Page 10 - Curriculum Visions Dynamic Book
P. 10
Bauxite
Aluminium is found in every handful of soil you hold. It begins
as a part of minerals in rocks such as granite. One of the most common minerals containing aluminium is pink or grey feldspar. To break down the feldspar and make clay, all that nature requires is water, warm weather and a very long period of time.
As rainwater washes over the surface of the feldspar, invisible chemical reactions occur. They are the same reactions that cause limestone statues on buildings to become weathered. The water, often with carbon dioxide gas from the air, rots the feldspar. The result is to release the elements in the feldspar and put them into solution. The aluminium quickly combines with silicon and oxygen to form clay. Because the clay is formed in water, it can no longer be destroyed by future rainfall. This is the secret to how aluminium is locked up in the world’s clays and why it is so difficult to recover it.

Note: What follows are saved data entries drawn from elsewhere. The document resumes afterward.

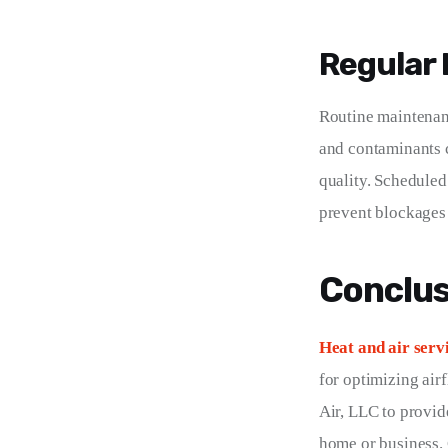
Regular
Routine maintenanc
and contaminants c
quality. Scheduled
prevent blockages 
Conclus
Heat and air serv
for optimizing air
Air, LLC to provid
home or business. 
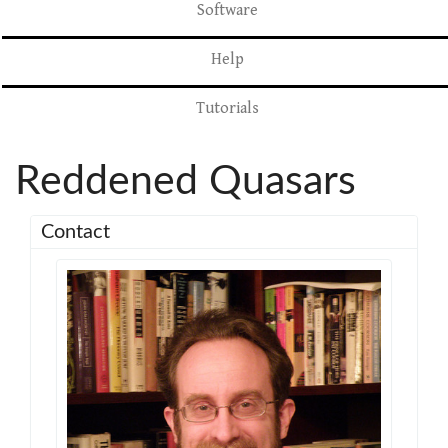
Software
Help
Tutorials
Reddened Quasars
Contact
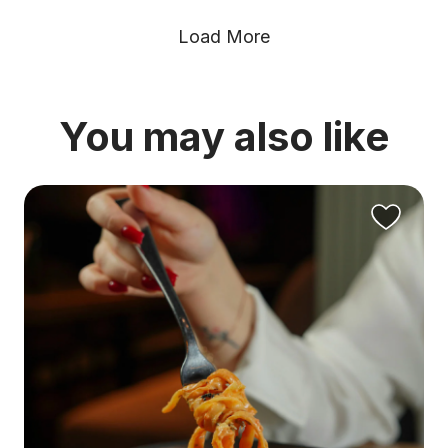
Load More
You may also like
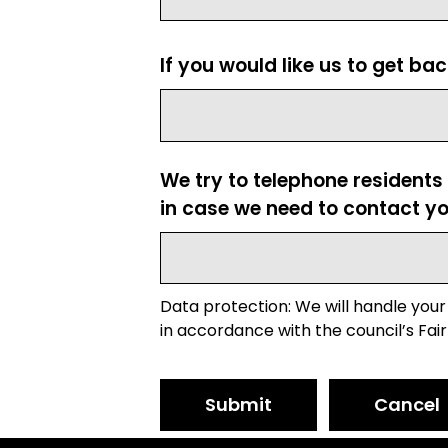
If you would like us to get ba
We try to telephone residents
in case we need to contact yo
Data protection: We will handle your
in accordance with the council’s Fair
Submit
Cancel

The ore containing aluminium, called bauxite, forms in places where the aluminium compounds become especially concentrated.
10
10
Open cast mining
of bauxite in Jamaica.
The waste rock and soil, called the overburden, is first removed and then the soft bauxite is dug out in large slices before being carried away using dumper-trucks. The overburden is used to fill in the areas already mined of its bauxite. The land can then be reclaimed.